Differences Between Domestic Animals and Wild Animals - Other

Differences Between Domestic Animals and Wild Animals   by Animal Husbandry

in Other    (submitted 2011-10-08)

When men gave up their nomadic life and settled down, men took up animal husbandry. Animals were domesticated to meet human needs. Over generations, domesticated animals have transformed and become very different from their wild ancestors.

At the first stage of domestication, men did not make a random selection of animals. There were a lot of factors involved in their consideration. Only animals that exhibited the following characteristics were selected for successful domestication:

Animals that consume food of low cost and easily supplied by humans

Animals that are reproductive and have high growth rates

Animals that can mate and breed in containment

Animals that exhibit calm and predictable behavior

Animals that are friendly towards humans

Animals that enjoy cooperative group living

Those are the reasons why dogs were selected to help humans initially in hunting and gathering and later in taking care of animals on the farms. Those are also the reason why cats were selected to help humans guard their food.

Pigs, cows, sheep, horses, goats and chickens also met the selection criteria. They were adopted and domesticated to give men food, labor and many other products.

In their practice of animal husbandry, farmers have transformed farm animals and the way they live. Animals are kept in captivity, bred, fed and raised by humans. More female animals are kept than male animals to serve reproductive purposes. Only a small number of large male animals with desirable qualities are kept for breeding. Most of the male animals are slaughtered after a young age. In some cases, male animals such as horses and buffalos are kept to provide labor on the farm. Otherwise, they will be slaughtered to provide meat and other products such as leather and wool for humans.

With the intervention of humans, domesticated animals have become genetically different from wild animals. Domestic animals have developed characteristics favorable to their mutual existence with humans. Compared to their wild ancestors, domestic species often have smaller size, smaller teeth and heavier weight. This is probably because their need to fight for survival in the wild has been diminished. Most domesticated animals are raised to provide meat. Thus, they are well-fed by humans and become fatter than their ancestors.

Take one animal that has been domesticated by humans for thousands of years for example. Farm pigs originate from wild boars. Nowadays, farm pigs have developed a lot of characteristics that are different from their ancestors. All wild boars have tusks (long pointed teeth that come out from their mouth). These tusks help to protect them from predators. Domesticated pigs have lost their use for these tusks. Thus, nowadays, we can hardly find any tusks on farm pigs. Domestic pigs are also fatter and much less muscular than their wild counterparts. Wild roars have longer legs and bigger snouts than farm pigs. These characteristics help wild pigs run faster and allow them better scenting ability, which are no longer necessary for domesticated pigs.
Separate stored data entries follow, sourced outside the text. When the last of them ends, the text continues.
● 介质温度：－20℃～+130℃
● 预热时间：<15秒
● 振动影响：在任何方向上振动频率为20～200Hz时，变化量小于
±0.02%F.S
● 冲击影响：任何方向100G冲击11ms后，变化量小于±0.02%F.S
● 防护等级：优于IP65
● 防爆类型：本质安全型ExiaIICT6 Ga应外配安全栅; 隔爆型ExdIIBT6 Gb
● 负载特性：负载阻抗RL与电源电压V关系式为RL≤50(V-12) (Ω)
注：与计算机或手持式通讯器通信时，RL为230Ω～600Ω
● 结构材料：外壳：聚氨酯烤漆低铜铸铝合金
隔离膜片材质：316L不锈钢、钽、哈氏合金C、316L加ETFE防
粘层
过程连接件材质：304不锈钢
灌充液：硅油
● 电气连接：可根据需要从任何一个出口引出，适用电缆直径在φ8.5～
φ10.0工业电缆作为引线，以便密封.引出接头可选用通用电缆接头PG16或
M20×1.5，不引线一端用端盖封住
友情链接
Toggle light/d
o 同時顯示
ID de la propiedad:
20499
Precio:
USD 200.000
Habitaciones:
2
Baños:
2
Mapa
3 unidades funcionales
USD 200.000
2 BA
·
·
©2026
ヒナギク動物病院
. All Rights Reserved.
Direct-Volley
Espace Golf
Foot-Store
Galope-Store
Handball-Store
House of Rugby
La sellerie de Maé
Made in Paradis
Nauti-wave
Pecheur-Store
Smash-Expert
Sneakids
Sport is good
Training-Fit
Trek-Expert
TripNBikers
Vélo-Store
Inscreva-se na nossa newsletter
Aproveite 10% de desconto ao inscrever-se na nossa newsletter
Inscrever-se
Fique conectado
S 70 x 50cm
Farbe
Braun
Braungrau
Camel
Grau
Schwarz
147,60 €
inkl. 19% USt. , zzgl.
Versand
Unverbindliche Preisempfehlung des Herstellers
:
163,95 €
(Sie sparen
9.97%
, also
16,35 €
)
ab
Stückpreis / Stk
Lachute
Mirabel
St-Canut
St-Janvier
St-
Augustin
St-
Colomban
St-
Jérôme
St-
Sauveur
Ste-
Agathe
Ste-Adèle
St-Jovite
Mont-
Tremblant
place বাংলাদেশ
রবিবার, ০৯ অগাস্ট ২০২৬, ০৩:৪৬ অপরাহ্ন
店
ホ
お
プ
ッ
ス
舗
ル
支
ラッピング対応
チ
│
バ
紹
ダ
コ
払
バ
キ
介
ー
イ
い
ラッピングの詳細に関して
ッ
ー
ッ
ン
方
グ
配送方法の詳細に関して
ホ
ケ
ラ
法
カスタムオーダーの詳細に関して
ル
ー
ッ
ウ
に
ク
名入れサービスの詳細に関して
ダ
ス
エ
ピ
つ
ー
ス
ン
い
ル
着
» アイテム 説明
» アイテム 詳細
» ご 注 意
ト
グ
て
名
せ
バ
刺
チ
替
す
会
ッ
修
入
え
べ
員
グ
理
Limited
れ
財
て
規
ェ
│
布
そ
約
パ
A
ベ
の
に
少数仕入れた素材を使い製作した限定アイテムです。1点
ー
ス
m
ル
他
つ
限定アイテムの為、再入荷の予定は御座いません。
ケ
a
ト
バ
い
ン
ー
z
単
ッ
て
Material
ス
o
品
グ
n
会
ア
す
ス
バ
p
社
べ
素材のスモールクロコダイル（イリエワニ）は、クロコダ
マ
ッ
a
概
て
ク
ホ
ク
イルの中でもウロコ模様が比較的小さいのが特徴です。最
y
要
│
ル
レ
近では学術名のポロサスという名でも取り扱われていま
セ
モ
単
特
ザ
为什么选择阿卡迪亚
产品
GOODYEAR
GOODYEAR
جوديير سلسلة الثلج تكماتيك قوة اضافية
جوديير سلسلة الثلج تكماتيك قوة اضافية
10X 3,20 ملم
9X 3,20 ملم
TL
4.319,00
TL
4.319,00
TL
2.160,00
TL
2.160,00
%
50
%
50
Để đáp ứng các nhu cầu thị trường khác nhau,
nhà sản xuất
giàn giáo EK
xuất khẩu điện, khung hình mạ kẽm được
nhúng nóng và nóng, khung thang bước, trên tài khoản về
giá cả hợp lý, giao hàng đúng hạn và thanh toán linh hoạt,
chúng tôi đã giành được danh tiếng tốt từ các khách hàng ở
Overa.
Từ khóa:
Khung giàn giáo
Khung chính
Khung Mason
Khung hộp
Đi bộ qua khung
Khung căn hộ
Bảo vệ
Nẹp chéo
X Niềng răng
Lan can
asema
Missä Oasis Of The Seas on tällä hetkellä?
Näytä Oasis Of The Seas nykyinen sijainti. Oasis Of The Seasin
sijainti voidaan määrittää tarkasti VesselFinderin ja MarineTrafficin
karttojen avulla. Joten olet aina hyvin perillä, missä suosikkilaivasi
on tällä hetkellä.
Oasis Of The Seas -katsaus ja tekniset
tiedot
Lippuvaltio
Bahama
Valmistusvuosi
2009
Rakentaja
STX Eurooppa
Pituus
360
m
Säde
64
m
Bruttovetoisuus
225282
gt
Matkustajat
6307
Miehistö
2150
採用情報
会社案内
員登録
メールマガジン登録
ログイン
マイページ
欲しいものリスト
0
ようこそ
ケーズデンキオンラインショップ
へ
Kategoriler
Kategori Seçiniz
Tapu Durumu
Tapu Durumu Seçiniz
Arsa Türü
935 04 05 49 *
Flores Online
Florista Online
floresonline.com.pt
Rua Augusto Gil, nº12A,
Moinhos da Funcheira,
It is undeniable that domesticated animals and wild animals share their ancestors, and thus still sharing a lot of common features. However, since humans adopted certain animals in their practice of animal husbandry, domesticated animals have become hugely different from their wild counterparts. These changes did not take place overnight. They took place only after thousands of years and have changed these animals not only by their look but also genetically.